* _Material supplied_

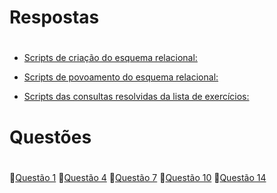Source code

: # Respostas <h1>
 
- [Scripts de criação do esquema relacional:](https://github.com/marlemM/ProjetoDeAdmBancoDeDados2/blob/main/tarefas/t01/tarefa01-create.sql)

- [Scripts de povoamento do esquema relacional:](https://github.com/marlemM/ProjetoDeAdmBancoDeDados2/blob/main/tarefas/t01/tarefa01-inserts.sql)

- [Scripts das consultas resolvidas da lista de exercícios:](https://github.com/marlemM/ProjetoDeAdmBancoDeDados2/tree/main/tarefas/t01)

# Questões <h1>
 
💾[Questão 1](https://github.com/marlemM/ProjetoDeAdmBancoDeDados2/blob/main/tarefas/t01/tarefa01-q01.sql)
💾[Questão 4](https://github.com/marlemM/ProjetoDeAdmBancoDeDados2/blob/main/tarefas/t01/tarefa01-q04.sql) 
💾[Questão 7](https://github.com/marlemM/ProjetoDeAdmBancoDeDados2/blob/main/tarefas/t01/tarefa01-q07.sql) 
💾[Questão 10](https://github.com/marlemM/ProjetoDeAdmBancoDeDados2/blob/main/tarefas/t01/tarefa01-q10.sql) 
💾[Questão 14](https://github.com/marlemM/ProjetoDeAdmBancoDeDados2/blob/main/tarefas/t01/tarefa01-q14.sql)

* _Exercise goal_
Lay out every nonblank line of the material as a Markdown table with the columns Row and Line, numbering the rows in order and leaving out the pictures.

* _Written solution_
| Row | Line |
|---|---|
| 1 | Source code |
| 2 | : # Respostas <h1> |
| 3 | - [Scripts de criação do esquema relacional:](https://github.com/marlemM/ProjetoDeAdmBancoDeDados2/blob/main/tarefas/t01/tarefa01-create.sql) |
| 4 | - [Scripts de povoamento do esquema relacional:](https://github.com/marlemM/ProjetoDeAdmBancoDeDados2/blob/main/tarefas/t01/tarefa01-inserts.sql) |
| 5 | - [Scripts das consultas resolvidas da lista de exercícios:](https://github.com/marlemM/ProjetoDeAdmBancoDeDados2/tree/main/tarefas/t01) |
| 6 | # Questões <h1> |
| 7 | 💾[Questão 1](https://github.com/marlemM/ProjetoDeAdmBancoDeDados2/blob/main/tarefas/t01/tarefa01-q01.sql) |
| 8 | 💾[Questão 4](https://github.com/marlemM/ProjetoDeAdmBancoDeDados2/blob/main/tarefas/t01/tarefa01-q04.sql)  |
| 9 | 💾[Questão 7](https://github.com/marlemM/ProjetoDeAdmBancoDeDados2/blob/main/tarefas/t01/tarefa01-q07.sql)  |
| 10 | 💾[Questão 10](https://github.com/marlemM/ProjetoDeAdmBancoDeDados2/blob/main/tarefas/t01/tarefa01-q10.sql)  |
| 11 | 💾[Questão 14](https://github.com/marlemM/ProjetoDeAdmBancoDeDados2/blob/main/tarefas/t01/tarefa01-q14.sql) |